═══ Texte fourni ═══

Cette formation vous permet de vous préparer à la certification de Microsoft pour acquérir une expertise technique dans l’application des approches de la Data Science et du Machine Learning pour implémenter et exécuter des charges de travail sur Microsoft Azure.
Cette formation vous prépare au rôle de Data Scientist avec les connaissances nécessaires et requises pour débuter dans un poste prenant en charge la création et la mise en œuvre de modèles de Machine Learning en apprentissage supervisé et non supervisé.
La manipulation du Cloud Azure vous permet aussi de prendre en charge la planification et la création d’un environnement de travail approprié pour les charges de travail de science des données sur Azure. Cela vous permet de devenir à l'aise avec les expériences de données et effectuer l’apprentissage de modèles prédictifs et aussi gérer, optimiser et déployer des modèles Machine Learning en production.

═══ Entrées répertoriées ═══

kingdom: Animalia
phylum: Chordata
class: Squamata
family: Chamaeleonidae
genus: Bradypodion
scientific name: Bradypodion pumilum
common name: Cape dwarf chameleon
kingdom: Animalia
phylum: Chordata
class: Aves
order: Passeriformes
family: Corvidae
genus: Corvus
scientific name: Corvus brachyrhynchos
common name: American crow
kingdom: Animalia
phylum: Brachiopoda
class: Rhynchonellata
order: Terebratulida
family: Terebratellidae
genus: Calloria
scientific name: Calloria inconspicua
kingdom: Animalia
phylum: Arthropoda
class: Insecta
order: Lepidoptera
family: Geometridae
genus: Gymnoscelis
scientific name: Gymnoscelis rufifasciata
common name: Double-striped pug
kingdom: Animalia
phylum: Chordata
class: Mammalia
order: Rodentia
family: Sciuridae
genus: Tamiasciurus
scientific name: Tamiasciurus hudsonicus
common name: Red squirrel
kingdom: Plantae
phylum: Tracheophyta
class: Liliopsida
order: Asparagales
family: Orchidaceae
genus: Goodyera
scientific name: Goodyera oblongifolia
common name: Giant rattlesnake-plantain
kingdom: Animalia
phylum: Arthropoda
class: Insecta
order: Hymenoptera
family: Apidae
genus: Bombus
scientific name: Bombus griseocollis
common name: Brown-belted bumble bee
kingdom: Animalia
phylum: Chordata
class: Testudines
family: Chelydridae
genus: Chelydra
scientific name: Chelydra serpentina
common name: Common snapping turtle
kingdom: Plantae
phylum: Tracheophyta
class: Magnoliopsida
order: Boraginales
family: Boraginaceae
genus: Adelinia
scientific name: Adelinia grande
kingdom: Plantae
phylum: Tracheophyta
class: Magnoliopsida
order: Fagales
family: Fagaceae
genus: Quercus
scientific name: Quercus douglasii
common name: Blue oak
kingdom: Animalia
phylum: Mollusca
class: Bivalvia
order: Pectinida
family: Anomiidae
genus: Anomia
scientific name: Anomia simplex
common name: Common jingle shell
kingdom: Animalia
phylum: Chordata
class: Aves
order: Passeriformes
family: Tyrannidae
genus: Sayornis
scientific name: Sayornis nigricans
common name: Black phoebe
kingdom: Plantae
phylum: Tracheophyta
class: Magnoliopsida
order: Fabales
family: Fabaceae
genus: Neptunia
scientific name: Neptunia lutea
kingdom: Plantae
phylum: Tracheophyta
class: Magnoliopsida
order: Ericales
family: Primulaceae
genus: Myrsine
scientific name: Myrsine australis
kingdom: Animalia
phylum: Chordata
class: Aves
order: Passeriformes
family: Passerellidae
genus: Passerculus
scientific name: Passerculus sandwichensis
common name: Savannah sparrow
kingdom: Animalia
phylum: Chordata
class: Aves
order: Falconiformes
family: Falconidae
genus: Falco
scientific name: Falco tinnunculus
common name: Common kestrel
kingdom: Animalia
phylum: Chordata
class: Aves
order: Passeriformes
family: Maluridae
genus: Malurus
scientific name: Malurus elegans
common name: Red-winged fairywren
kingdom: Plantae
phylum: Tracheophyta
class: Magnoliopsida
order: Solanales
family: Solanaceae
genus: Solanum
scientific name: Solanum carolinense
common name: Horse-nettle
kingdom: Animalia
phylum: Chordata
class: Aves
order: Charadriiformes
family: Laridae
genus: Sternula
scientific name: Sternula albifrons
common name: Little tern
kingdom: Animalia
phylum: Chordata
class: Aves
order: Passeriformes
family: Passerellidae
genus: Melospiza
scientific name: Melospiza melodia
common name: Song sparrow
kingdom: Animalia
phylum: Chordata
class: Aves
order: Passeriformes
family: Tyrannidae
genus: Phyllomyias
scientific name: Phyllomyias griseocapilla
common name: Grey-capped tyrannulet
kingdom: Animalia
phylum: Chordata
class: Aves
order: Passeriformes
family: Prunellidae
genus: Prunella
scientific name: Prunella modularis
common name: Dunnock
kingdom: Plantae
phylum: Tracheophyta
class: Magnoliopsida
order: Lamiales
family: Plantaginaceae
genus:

═══

_Consignes de travail_.
a: Comment réécrire sous forme de liste le paragraphe du texte sur la formation Azure qui commence par « La manipulation du Cloud Azure », en gardant ses faits principaux ?
b: Pouvez-vous poursuivre le texte sur la formation Azure après sa dernière phrase ?

_Réponses par consigne_.
a:
La manipulation du Cloud Azure permet de :
- planifier et créer un environnement de travail adapté aux charges de travail de science des données sur Azure ;
- devenir à l'aise avec les expériences de données ;
- effectuer l'apprentissage de modèles prédictifs ;
- gérer, optimiser et déployer des modèles Machine Learning en production.

b:
Module 1: Getting Started with Azure Machine Learning
In this module, you will learn how to provision an Azure Machine Learning workspace and use it to manage machine learning assets such as data, compute, model training code, logged metrics, and trained models. You will learn how to use the web-based Azure Machine Learning studio interface as well as the Azure Machine Learning SDK and developer tools like Visual Studio Code and Jupyter Notebooks to work with the assets in your workspace.
Module 2: No-Code Machine Learning
This module introduces the Automated Machine Learning and Designer visual tools, which you can use to train, evaluate, and deploy machine learning models without writing any code.
Module 3: Running Experiments and Training Models
In this module, you will get started with experiments that encapsulate data processing and model training code, and use them to train machine learning models.
Module 4: Working with Data
Data is a fundamental element in any machine learning workload, so in this module, you will learn how to create and manage datastores and datasets in an Azure Machine Learning workspace, and how to use them in model training experiments.
Module 5: Working with Compute
One of the key benefits of the cloud is the ability to leverage compute resources on demand, and use them to scale machine learning processes to an extent that would be infeasible on your own hardware. In this module, you'll learn how to manage experiment environments that ensure consistent runtime consistency for experiments, and how to create and use compute targets for experiment runs.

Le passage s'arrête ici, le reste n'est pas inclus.